I met Styron and his wife Rose in the mid-60s through their neighbor on Martha’s Vineyard, Lillian Hellman, who I was interviewing for a possible biography. From my glimpse of the Styrons’ social circle, I doubt they had many friends who were cynical about Psychiatry. Bill needed a friend and he got a Brain Scientist.
Pagan Kennedy writes:
“His famous memoir of depression, ‘Darkness Visible,’ came out in October 1990. It… demonstrated that patients could be the owners and describers of their mental disorders, upending centuries of medical tradition in which the mentally ill were discredited and shamed. The brain scientist Alice Flaherty, who was Mr. Styron’s close friend and doctor, has called him “the great god of depression” because his influence on her field was so profound. His book became required reading in some medical schools, where physicians were finally being trained to listen to their patients…
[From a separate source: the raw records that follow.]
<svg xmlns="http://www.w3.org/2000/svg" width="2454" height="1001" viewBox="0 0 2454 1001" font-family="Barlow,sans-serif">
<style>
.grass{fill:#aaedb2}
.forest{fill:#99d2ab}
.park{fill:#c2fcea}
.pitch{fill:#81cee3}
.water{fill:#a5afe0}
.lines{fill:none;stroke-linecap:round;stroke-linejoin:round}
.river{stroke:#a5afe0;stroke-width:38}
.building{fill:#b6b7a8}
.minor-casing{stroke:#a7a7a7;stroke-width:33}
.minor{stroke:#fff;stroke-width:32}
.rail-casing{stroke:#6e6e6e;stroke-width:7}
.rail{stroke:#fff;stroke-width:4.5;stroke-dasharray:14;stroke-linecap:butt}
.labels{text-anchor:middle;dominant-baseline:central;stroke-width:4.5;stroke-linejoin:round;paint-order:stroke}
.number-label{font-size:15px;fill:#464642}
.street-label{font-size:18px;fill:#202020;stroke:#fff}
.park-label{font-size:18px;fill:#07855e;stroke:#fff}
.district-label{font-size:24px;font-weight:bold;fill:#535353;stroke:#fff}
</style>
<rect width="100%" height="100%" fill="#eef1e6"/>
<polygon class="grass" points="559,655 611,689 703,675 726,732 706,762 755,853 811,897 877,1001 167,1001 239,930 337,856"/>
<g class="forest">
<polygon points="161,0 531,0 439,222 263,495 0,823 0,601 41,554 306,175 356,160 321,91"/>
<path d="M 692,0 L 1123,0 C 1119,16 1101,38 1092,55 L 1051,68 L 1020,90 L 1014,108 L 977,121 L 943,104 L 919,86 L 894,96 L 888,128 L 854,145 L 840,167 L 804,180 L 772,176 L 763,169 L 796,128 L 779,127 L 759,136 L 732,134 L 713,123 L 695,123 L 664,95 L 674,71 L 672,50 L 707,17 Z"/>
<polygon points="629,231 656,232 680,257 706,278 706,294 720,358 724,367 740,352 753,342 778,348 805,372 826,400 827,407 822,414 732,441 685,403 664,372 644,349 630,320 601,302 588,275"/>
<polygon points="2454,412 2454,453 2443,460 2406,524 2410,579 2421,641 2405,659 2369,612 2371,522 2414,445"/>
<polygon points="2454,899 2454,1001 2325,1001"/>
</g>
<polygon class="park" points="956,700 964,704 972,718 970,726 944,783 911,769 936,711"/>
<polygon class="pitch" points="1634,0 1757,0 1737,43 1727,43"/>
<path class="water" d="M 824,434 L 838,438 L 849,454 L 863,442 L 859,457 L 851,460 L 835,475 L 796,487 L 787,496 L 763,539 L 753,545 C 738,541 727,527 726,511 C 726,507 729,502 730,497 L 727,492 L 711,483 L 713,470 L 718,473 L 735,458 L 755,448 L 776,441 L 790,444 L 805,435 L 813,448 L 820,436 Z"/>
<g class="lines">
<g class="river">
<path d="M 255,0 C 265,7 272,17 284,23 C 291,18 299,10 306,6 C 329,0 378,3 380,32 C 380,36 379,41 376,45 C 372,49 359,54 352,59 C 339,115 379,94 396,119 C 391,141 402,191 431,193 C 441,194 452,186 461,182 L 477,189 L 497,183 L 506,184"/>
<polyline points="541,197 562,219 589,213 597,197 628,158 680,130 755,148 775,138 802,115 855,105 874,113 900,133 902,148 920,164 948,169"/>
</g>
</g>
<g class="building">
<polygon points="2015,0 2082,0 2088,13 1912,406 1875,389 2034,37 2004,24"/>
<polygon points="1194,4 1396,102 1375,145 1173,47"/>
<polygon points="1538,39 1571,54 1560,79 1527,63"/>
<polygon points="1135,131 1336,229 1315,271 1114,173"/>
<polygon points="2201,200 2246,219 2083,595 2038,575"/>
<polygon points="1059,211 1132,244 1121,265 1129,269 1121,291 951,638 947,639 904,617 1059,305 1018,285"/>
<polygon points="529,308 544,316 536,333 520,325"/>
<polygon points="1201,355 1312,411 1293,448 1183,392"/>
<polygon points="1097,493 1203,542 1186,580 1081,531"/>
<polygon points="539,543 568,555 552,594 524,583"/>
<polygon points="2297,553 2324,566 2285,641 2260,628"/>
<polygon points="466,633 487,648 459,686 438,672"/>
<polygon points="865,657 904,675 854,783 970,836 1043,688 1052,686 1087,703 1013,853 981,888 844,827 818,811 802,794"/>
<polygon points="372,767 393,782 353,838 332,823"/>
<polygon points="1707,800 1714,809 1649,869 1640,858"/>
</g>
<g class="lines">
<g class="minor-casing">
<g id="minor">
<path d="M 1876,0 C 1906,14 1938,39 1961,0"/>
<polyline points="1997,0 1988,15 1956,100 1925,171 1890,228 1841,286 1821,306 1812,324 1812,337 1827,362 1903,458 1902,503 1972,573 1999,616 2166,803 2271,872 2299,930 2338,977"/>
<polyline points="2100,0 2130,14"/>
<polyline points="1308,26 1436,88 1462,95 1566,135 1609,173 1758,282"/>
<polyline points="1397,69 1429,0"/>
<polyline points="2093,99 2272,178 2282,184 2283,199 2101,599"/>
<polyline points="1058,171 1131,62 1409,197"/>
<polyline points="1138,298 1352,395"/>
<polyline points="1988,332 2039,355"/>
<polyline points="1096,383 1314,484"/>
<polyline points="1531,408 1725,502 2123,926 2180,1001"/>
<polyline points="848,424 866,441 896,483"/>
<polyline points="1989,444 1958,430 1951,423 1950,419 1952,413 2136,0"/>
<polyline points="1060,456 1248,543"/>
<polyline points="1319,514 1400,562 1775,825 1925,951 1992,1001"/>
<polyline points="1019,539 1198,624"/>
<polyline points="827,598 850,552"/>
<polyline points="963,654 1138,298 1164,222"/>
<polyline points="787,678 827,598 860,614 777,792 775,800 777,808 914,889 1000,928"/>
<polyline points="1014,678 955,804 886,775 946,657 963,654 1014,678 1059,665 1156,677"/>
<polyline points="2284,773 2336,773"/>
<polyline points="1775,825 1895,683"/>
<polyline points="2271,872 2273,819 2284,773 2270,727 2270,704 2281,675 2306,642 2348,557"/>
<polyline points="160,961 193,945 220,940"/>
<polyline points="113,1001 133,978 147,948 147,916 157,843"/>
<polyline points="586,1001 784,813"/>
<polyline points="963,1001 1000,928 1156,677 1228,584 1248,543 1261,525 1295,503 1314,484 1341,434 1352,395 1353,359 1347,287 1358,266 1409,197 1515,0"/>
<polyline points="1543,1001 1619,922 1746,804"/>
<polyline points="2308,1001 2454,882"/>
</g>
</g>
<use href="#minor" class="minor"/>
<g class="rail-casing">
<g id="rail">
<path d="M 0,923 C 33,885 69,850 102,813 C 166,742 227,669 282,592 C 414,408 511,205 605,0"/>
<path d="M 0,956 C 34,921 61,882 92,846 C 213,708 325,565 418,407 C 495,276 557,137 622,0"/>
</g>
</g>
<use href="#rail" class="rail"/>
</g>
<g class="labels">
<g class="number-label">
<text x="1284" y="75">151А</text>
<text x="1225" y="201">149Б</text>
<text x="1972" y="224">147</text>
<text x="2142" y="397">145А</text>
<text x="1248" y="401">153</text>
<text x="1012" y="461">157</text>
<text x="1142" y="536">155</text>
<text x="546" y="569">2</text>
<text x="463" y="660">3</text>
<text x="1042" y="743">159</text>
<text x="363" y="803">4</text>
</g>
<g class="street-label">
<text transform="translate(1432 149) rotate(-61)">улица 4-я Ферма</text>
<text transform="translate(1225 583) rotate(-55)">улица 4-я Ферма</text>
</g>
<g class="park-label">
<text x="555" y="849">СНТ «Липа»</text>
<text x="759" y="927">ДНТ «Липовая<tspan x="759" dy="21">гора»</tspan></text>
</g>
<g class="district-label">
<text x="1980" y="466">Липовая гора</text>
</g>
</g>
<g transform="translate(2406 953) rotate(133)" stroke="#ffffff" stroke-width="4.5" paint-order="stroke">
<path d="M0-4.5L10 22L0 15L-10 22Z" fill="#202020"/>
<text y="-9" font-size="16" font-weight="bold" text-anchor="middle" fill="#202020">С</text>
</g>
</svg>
This past year, I have been working on an audio documentary about Mr. Styron and Dr. Flaherty (a longtime friend of mine).
Pagan Kennedy(@Pagankennedy) is the co-producer of “The Great God of Depression,” a serial podcast from PRX’s Radiotopia; the author of “Inventology: How We Dream Up Things That Change the World”; and a contributing opinion writer..
Darkness Visible played and evidently will continue to play a big role in the marketing of Depression. Styron makes the diagnosis classier.
The Anti-Depressant Epidemic
We tend to think of the 1990s as the Prozac Decade, but sales have continued soaring ever since. Between 1999 and 2014 antidepressant use in the US rose by 65%, according to a US Center for Disease Control and Prevention study.
By 2014 about one in eight Americans over age 12 reported recent antidepressant use. Women were about twice as likely as men to be using. A quarter of the people who had used in the past month had been on anti-depressants for 10 years or more.
When the CDC report came out, CBS news asked a New York psychiatrist named Ami Baxi to explain the steep, steady rise in anti-depressant use. Baxi credited FDA approvals for more indications and “a sign of decreasing mental health stigma,” where more people feel comfortable asking for help against depression and anxiety.